La narración tiene empuje y mantiene un nivel alto casi siempre. Sólo decae en contadas ocasiones, en momentos en los que frecuenta demasiado la alegoría (las descripciones de sueños, por ejemplo, son un recurso ridículo pero no sólo en Littell: deberían estar prohibidas por imperativo literario.) La traducción es exquisita, pero las trampas que pone el autor cada diez líneas no son de fácil digestión al principio: las palabras alemanas no traducidas, en especial las graduaciones militares, lastran un poco la lectura. Los editores han tenido el detalle de insertar un vocabulario en la última página, pero en un tomo de mil páginas no deja de ser una ingenuidad un poco infantil.
Aunque mi principal objeción radica precisamente en el volumen colosal de hechos, datos, reflexiones y personajes, y esto tiene que ver con una percepción muy personal del hecho literario. Cada vez estoy más convencido de que la contención es una virtud y de que son muy pocos los autores dotados para el despliegue arrollador: para eso hace falta, al menos, un estilo, del que Littell carece o yo no he sabido apreciarlo hasta el momento. Littell sabe contar historias, es cáustico cuando conviene, sabe remontar cuando toca y baja el nivel si la escena anterior nos ha empapado, domina la técnica de la narración, pero en cambio no podría afirmar que su estilo sea inimitable. Diría que es sagaz pero no original, y esto tampoco le perjudica en exceso. Para leer esta novela hay que pensar, como otros han hecho antes, en los autores del XIX y comparar: no creo que Littell salga nada mal parado del envite.
A Las benévolas le voy atisbando ya , sobre todo, la épica: esa que hizo de Guerra y Paz un monumento literario. Un crítico francés se preguntaba dónde colocaremos esta obra dentro de un tiempo, pero me inclino a pensar que tendrá su espacio en cualquier buena biblioteca, porque no siempre se edita algo perdurable: pero me queda mucho por delante y espero que no decaiga mi nivel de asombro.

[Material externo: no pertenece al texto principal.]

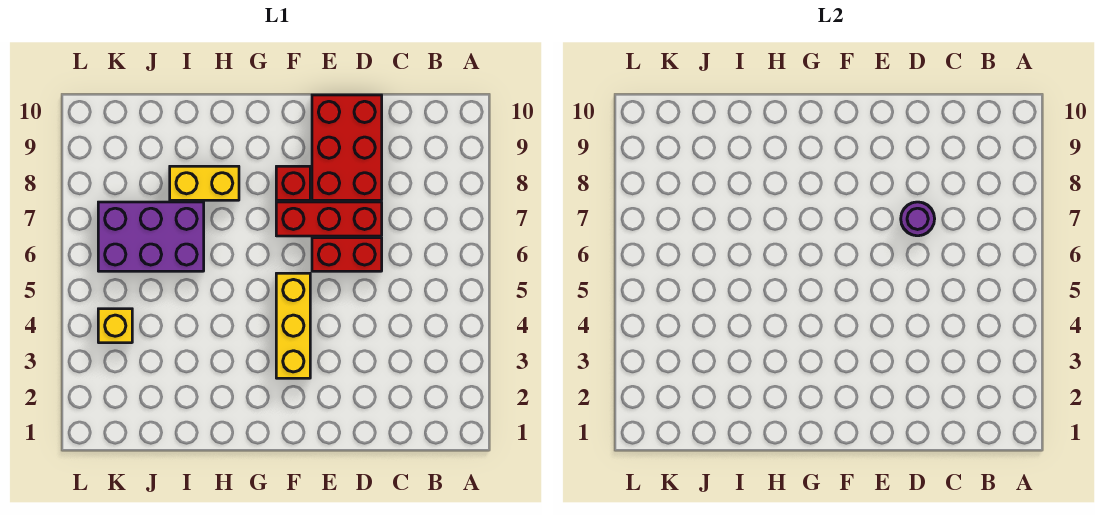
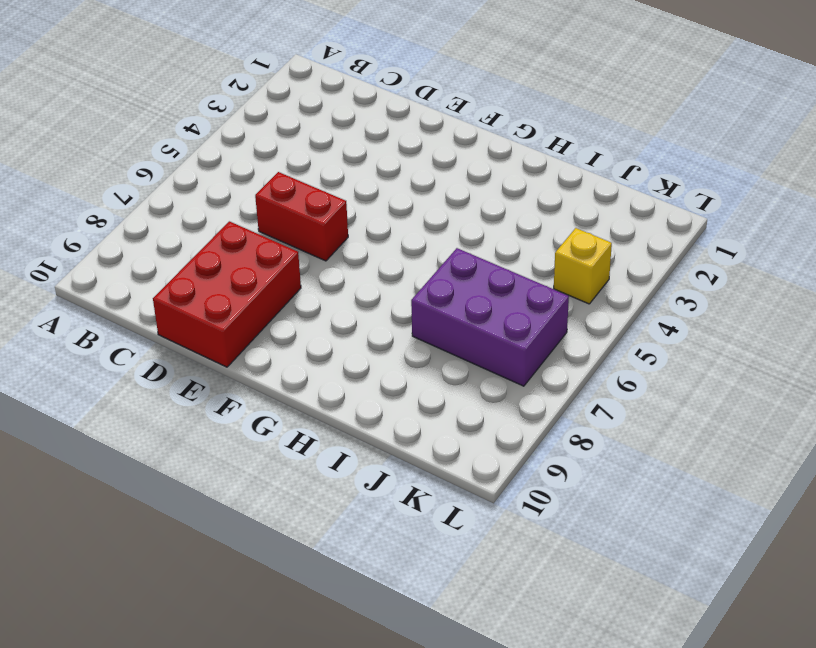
none -> red 1x3 brick [276,202,382,236]
none -> yellow 1x3 brick [276,273,310,378]

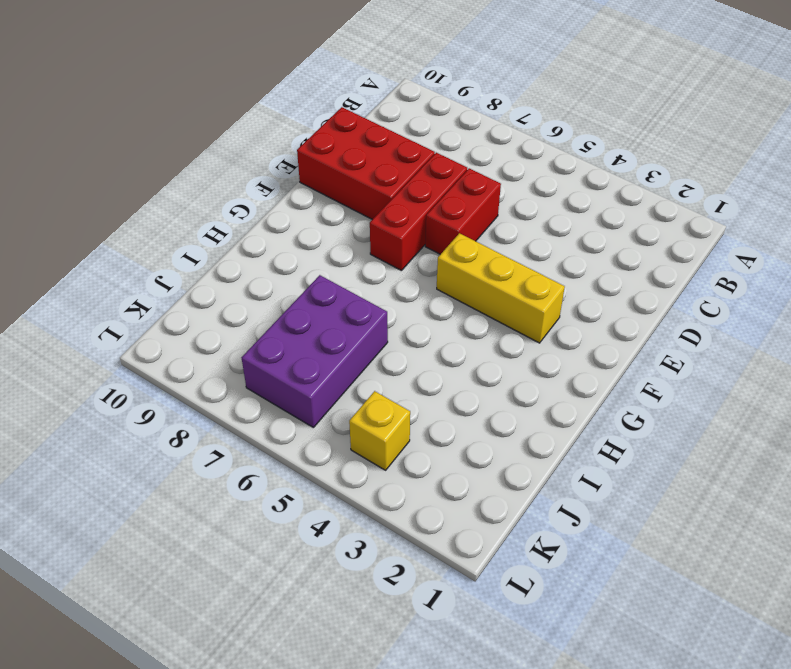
none -> red 1x1 brick [276,166,310,200]
none -> yellow 1x2 brick [170,166,239,200]

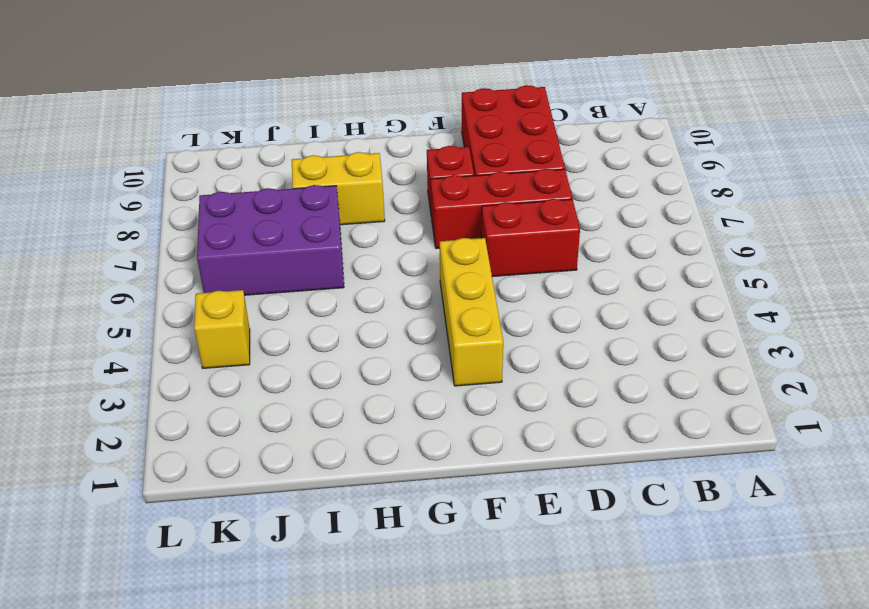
none -> purple 1x1 round brick [901,202,935,236]

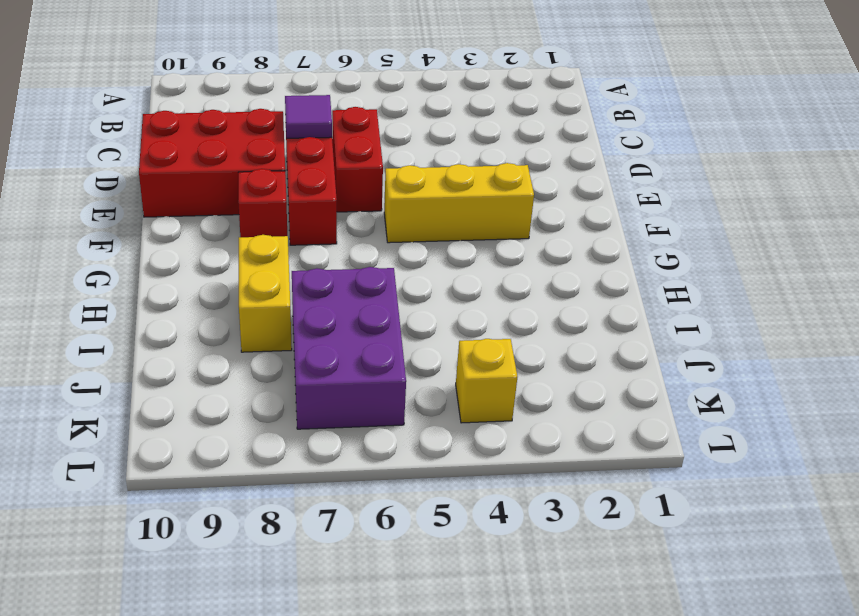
purple 1x1 tile [285,95,332,138] -> purple 1x1 round brick [901,202,935,236]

La clase de griego, por Han Kang
Hace 1 hora
4 comentarios:
No es casualidad que libros como éste se escriban en la distancia de 60 años de los sucesos que narra. No me imagino "Las Benévolas" escrito en los primeros cincuenta. El genocidio nazi estaba demasiado próximo para englobarlo narratívamente. Es un aspecto que coloca la novela de Litell en la tradición del XIX. Rn comparación, me impresiona "Suite Francesa" de Iréne Nemirovski, escrita de forma simultánea a la ocupación alemana de Francia, y que tan bien describe las reacciones humanas a un hecho, percibido como histórico, que los desborda. Más que con barbarie y heroicidad, los personajes responde mediocremente, de forma mezquina o bondadosa. No es casual que en "Suite Francesa" una de las escenas más despiadadas tiene como protagonista a niños convertidos en asesinos. En fin, disculpa Jacobo por la digresión, no era premeditada.
Se agradece también la digresión y la referencia al libro de Nemirovsky. Pienso que es interesante establecer comparaciones entre una novela como Las benévolas y los diarios y textos escritos desde el conflicto, y ver como lo épico sólo puede construirse desde la distancia temporal. Pero tampoco estoy seguro de ello, y es un ejercicio sumamente atractivo.
Amigo JacoboDeza,
Me siento en su blog como el fantasma de las Navidades del pasado, hostigándolo con lo que pudo ser y no fue. Pero me resigno a mi papel... ¿qué fue de su lectura de "Las benévolas"?
Le animo a continuar la travesía o, al menos, a certificar su naufragio.
Un cordial saludo.
No hubo naufragio, bien al contrario. Recogeré su envite y me pronunciaré algún día al respecto.